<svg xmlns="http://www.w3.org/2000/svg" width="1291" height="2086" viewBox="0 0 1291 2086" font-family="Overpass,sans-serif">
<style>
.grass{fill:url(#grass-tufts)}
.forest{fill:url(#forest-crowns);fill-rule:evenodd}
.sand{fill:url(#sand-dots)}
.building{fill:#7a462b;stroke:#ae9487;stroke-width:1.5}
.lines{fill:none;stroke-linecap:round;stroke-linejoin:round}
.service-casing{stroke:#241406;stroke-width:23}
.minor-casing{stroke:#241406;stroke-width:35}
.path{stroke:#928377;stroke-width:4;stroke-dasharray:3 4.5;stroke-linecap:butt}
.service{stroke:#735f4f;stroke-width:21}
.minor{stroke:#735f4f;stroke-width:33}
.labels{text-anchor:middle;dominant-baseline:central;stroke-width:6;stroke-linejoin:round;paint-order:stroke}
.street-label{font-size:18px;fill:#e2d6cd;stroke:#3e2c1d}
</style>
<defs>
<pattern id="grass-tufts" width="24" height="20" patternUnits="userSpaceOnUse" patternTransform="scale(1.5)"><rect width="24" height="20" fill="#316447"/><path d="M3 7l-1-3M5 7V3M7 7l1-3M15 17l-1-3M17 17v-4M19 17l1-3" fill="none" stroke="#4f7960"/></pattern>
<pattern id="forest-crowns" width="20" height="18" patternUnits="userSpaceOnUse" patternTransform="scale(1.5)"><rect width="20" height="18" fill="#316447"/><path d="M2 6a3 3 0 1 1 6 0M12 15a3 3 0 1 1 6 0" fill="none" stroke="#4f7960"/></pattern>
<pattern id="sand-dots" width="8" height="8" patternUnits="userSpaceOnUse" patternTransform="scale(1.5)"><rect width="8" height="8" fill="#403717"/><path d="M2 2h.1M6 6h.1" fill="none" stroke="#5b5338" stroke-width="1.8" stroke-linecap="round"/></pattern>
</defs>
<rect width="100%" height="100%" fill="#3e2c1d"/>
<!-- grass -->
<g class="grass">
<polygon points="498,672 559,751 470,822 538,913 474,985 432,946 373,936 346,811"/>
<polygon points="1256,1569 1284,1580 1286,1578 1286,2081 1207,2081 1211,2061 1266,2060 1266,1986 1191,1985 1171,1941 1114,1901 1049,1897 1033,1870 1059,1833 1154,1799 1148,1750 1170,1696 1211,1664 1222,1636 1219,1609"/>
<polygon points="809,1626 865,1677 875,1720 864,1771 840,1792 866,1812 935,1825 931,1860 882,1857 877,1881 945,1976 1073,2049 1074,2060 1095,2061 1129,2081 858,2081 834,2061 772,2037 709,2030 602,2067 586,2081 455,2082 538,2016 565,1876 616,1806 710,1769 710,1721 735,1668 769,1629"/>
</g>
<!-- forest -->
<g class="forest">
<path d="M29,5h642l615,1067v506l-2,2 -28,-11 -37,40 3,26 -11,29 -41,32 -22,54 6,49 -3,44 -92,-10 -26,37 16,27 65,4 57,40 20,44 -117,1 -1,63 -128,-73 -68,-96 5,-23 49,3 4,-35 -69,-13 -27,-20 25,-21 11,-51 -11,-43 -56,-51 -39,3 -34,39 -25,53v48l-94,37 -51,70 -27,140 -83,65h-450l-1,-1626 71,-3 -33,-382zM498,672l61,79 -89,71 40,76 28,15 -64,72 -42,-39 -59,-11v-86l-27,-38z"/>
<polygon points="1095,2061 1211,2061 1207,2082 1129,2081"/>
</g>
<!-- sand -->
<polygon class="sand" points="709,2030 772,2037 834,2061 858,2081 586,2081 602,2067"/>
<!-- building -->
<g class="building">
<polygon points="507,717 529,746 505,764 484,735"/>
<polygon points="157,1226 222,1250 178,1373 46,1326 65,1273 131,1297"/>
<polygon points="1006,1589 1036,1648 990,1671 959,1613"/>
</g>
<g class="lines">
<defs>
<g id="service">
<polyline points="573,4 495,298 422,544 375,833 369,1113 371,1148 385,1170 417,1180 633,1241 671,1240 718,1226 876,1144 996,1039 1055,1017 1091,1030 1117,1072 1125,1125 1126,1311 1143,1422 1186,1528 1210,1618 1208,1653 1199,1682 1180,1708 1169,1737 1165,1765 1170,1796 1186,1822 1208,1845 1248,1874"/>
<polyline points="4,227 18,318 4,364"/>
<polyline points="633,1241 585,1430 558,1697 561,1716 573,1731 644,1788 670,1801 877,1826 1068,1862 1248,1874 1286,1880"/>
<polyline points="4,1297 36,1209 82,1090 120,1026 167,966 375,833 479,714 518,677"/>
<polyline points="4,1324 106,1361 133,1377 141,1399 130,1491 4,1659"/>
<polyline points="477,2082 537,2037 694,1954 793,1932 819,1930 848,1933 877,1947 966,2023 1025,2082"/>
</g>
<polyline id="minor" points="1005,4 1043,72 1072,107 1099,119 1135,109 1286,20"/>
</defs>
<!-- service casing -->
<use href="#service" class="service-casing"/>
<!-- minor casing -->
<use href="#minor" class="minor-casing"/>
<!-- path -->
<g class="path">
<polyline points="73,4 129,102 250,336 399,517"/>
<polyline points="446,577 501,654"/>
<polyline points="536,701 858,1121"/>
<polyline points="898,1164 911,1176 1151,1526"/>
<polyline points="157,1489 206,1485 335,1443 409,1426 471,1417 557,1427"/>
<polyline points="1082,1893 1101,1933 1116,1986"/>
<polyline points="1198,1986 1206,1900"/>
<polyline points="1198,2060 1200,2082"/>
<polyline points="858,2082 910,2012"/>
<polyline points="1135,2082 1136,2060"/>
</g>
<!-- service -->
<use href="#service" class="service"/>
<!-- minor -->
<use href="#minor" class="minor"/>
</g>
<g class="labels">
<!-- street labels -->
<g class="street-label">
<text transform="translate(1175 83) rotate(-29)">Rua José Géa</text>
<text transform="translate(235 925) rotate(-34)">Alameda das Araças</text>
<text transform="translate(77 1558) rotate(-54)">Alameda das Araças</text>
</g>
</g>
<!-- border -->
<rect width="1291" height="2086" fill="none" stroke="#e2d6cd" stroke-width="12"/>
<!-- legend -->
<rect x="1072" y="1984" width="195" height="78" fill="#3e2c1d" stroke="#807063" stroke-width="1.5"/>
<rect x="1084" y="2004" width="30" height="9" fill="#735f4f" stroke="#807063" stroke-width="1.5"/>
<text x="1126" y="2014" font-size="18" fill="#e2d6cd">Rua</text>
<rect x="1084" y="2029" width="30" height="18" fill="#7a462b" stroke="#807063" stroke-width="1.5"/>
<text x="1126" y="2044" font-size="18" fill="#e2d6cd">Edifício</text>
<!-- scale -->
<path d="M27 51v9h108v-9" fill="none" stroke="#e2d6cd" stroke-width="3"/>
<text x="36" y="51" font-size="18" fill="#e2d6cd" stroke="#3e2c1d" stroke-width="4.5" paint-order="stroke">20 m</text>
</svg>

--------------------

Work item –
Your answer must be the line containing "<!-- street labels -->" through the last line above, copied exactly, with nothing added.

Worked solution –
<!-- street labels -->
<g class="street-label">
<text transform="translate(1175 83) rotate(-29)">Rua José Géa</text>
<text transform="translate(235 925) rotate(-34)">Alameda das Araças</text>
<text transform="translate(77 1558) rotate(-54)">Alameda das Araças</text>
</g>
</g>
<!-- border -->
<rect width="1291" height="2086" fill="none" stroke="#e2d6cd" stroke-width="12"/>
<!-- legend -->
<rect x="1072" y="1984" width="195" height="78" fill="#3e2c1d" stroke="#807063" stroke-width="1.5"/>
<rect x="1084" y="2004" width="30" height="9" fill="#735f4f" stroke="#807063" stroke-width="1.5"/>
<text x="1126" y="2014" font-size="18" fill="#e2d6cd">Rua</text>
<rect x="1084" y="2029" width="30" height="18" fill="#7a462b" stroke="#807063" stroke-width="1.5"/>
<text x="1126" y="2044" font-size="18" fill="#e2d6cd">Edifício</text>
<!-- scale -->
<path d="M27 51v9h108v-9" fill="none" stroke="#e2d6cd" stroke-width="3"/>
<text x="36" y="51" font-size="18" fill="#e2d6cd" stroke="#3e2c1d" stroke-width="4.5" paint-order="stroke">20 m</text>
</svg>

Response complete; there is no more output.